The assailant "walked like he was going to pass us and he just pulled out his gun," the 13-year-old said yesterday at the Mattapan house of Saintil's mother, Kettly Azor , who emigrated from Haiti. "It could have been a dare."
He said that two other youths were watching from across the street as the shooter approached.
Danny Sanon was at work in a building across Cummins Highway from the Born Again Evangelistic Outreach Ministry Church when he said he heard shots ring out.
"I heard four or five shots and the police came after that," Sanon said.
Jacques Menard , who lives next to the church, said he heard cries for help and saw a young man at his doorstep.
"I looked out my door and saw one boy on the floor, shaking."
Saintil, whom family and friends called Benjy, had just made the honor roll at Clarence R. Edwards Middle School in Charlestown and was a member of the school's step squad, family members said yesterday.
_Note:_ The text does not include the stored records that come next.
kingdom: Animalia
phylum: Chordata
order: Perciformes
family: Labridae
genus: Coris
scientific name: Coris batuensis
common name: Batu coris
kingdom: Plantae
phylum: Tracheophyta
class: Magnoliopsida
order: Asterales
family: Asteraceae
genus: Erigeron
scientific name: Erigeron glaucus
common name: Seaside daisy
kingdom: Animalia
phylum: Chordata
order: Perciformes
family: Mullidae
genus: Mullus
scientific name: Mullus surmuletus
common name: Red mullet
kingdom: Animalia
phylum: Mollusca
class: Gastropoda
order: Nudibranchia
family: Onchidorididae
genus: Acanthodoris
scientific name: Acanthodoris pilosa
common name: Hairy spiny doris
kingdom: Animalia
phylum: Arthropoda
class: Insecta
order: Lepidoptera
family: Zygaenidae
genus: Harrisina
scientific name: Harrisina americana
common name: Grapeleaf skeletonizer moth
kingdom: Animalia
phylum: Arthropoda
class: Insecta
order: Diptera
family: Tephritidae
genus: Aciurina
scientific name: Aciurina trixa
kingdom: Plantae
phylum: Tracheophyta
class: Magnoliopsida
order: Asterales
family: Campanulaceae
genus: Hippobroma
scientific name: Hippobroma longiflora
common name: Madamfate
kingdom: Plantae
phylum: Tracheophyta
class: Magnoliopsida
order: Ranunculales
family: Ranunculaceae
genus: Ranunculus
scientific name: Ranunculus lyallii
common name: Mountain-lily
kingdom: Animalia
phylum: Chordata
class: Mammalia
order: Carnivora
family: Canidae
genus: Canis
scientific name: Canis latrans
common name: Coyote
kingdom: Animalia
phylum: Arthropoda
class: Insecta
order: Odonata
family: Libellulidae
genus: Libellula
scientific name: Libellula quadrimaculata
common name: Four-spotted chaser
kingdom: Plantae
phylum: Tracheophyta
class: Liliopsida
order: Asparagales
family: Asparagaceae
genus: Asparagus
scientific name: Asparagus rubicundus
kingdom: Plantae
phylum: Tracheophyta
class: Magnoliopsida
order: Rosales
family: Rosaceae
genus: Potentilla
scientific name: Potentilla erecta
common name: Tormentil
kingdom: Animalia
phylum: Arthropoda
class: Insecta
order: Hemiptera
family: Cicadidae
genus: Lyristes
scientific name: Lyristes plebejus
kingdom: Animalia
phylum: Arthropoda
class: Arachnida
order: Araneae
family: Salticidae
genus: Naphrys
On a fence next to the church, Saintil's family laid a dozen red and white roses, family photos, a Bart Simpson stuffed toy, and superhero action figures. An honor roll certificate and a small Haitian flag, which Saintil often tied around his head, was also attached to the fence.
Although the church is in Mattapan, police had said on Friday that the shooting occurred in Roslindale.
The family had recently mourned the death of another relative, Jonathan C. Jacques , 18, Saintil's cousin, who was shot at a house party on Milton Avenue over Thanksgiving weekend.
The two were always together, and after Jacques' death, Saintil had stopped hanging out in the streets as much, said relatives. While some of his friends have gotten into trouble, family members said Saintil was not in a gang.
"The young men these days need to act their age and be home reading a book and getting their education instead of acting gangster in the streets," said Saintil's sister, Tracey Azor, 19, who lived with him in their mother's house. "He didn't even make it to high school."
As family and friends streamed yesterday into Saintil's mother's house, where the family moved from Dorchester four months ago, they described Saintil as a funny, energetic boy who would spontaneously start singing and dancing in the midst of strangers.
Tall and slender, Saintil hoped to attend the Boston Arts Academy to become an actor.
"We both wanted to do the same thing," said Saintil's 13-year-old friend, an eighth-grader at Mildred Avenue Middle School who wants to be an actor.
Saintil decorated his bedroom with certificates for being student of the week and for participation in his church, the Christian Life Center in Dorchester, which he attended regularly with his mother.
Yesterday, a pile of white and black sneakers lay next to his bed. Yankees and Red Sox caps hung on the wall. He stashed boxes of cereal and soda in his room, and dozens of sample vials of Phat Farm cologne lay on his dresser.
Saintil's mother declined to be interviewed yesterday. His father lives in Taunton.